PROBLEM DETAILS:
For the entries that follow, produce an exact copy with no pictures in it.

Start of SUPPLIED ENTRIES

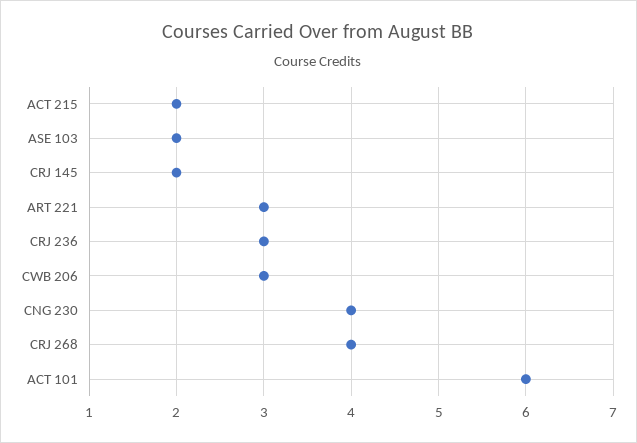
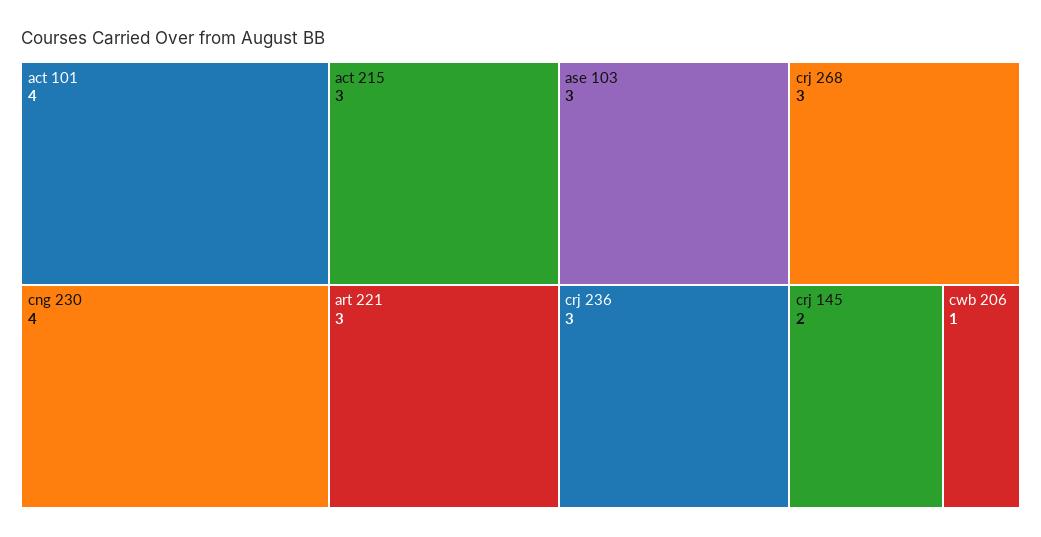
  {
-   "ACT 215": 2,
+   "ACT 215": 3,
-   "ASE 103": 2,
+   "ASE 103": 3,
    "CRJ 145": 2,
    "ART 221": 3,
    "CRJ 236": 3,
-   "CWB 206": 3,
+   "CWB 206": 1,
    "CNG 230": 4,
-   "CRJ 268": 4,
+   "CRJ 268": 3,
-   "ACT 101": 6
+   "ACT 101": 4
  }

End of SUPPLIED ENTRIES

WRITTEN SOLUTION:
  {
-   "ACT 215": 2,
+   "ACT 215": 3,
-   "ASE 103": 2,
+   "ASE 103": 3,
    "CRJ 145": 2,
    "ART 221": 3,
    "CRJ 236": 3,
-   "CWB 206": 3,
+   "CWB 206": 1,
    "CNG 230": 4,
-   "CRJ 268": 4,
+   "CRJ 268": 3,
-   "ACT 101": 6
+   "ACT 101": 4
  }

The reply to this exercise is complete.